## PASSAGE SHOWN:
Content starts

Here, n is the number of words and m is the maximum length of a word.

Algorithm Walkthrough

  1. Determine the number of rows numRows as len(words).
  2. Iterate over each row i from 0 to numRows - 1.
  3. For each character index j in row i, check if j is a valid row index (j < numRows) and the length of row j is sufficient (len(words[j]) > i). If either check fails, the word square is invalid, so return false.
  4. Compare the character at words[i][j] with words[j][i]. If they are not equal, the word square is invalid, so return false.
  5. If all comparisons pass, return true.

Why it works: The algorithm ensures that for every character position (i, j), the row and column characters are identical. This property guarantees that each row matches the corresponding column, satisfying the definition of a valid word square.

Python Solution

from typing import List

class Solution:
    def validWordSquare(self, words: List[str]) -> bool:
        numRows = len(words)
        for i in range(numRows):
            for j in range(len(words[i])):
                if j >= numRows or i >= len(words[j]) or words[i][j] != words[j][i]:
                    return False
        return True

The Python implementation first calculates the number of rows. It iterates through each row and character, performing boundary checks to ensure both the row and column exist. If any character mismatch or out-of-bounds condition occurs, it immediately returns false. Otherwise, after completing all iterations, it returns true.

Content ends

## WORK TO COMPLETE:
A: Write out the word square text from "2. Iterate over" up to and including "valid word square.".
B: Write what comes next in the word square text, starting after its last sentence.
The records after this point are separate from the word square text.

[Saved entries]
Content starts

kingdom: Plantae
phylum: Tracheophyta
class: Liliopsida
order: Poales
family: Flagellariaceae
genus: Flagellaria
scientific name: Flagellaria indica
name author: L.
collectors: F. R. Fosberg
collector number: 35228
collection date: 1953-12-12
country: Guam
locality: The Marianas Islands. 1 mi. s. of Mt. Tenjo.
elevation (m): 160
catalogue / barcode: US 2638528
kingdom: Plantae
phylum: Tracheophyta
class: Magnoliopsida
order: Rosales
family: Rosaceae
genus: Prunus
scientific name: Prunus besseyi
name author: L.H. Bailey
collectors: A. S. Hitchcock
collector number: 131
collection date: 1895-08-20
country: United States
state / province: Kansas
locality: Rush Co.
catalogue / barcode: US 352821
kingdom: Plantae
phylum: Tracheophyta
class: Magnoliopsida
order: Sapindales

Content ends

## ANSWERS FOR EACH ITEM:
A:
2. Iterate over each row i from 0 to numRows - 1.
  3. For each character index j in row i, check if j is a valid row index (j < numRows) and the length of row j is sufficient (len(words[j]) > i). If either check fails, the word square is invalid, so return false.
  4. Compare the character at words[i][j] with words[j][i]. If they are not equal, the word square is invalid, so return false.
  5. If all comparisons pass, return true.

Why it works: The algorithm ensures that for every character position (i, j), the row and column characters are identical. This property guarantees that each row matches the corresponding column, satisfying the definition of a valid word square.

B:
Go Solution

func validWordSquare(words []string) bool {
    numRows := len(words)
    for i := 0; i < numRows; i++ {
        for j := 0; j < len(words[i]); j++ {
            if j >= numRows || i >= len(words[j]) || words[i][j] != words[j][i] {
                return false
            }
        }
    }
    return true
}

The Go implementation mirrors the Python version. Slices handle variable-length rows naturally, and the boundary checks prevent out-of-range panics. The main difference is explicit indexing and iteration over slices instead of Python’s dynamic for-in loops.

Worked Examples

Example 1: words = ["abcd","bnrt","crmy","dtye"]

i j words[i][j] words[j][i] Valid?
0 0 a a yes
0 1 b b yes
0 2 c c yes
0 3 d d yes
1 0 b b yes
1 1 n n yes
... ... ... ... ...

All comparisons match, so the output is true.

Example 2: words = ["ball","area","read","lady"]

At i=2, j=2, words[2][2] = a but words[2][2] = e in the column check, so output is false.

Complexity Analysis

Measure Complexity Explanation
Time O(n * m) We iterate over each character in each word exactly once.
Space O(1) No additional storage beyond loop indices is used.

This is efficient because we do not construct extra strings, only performing character comparisons.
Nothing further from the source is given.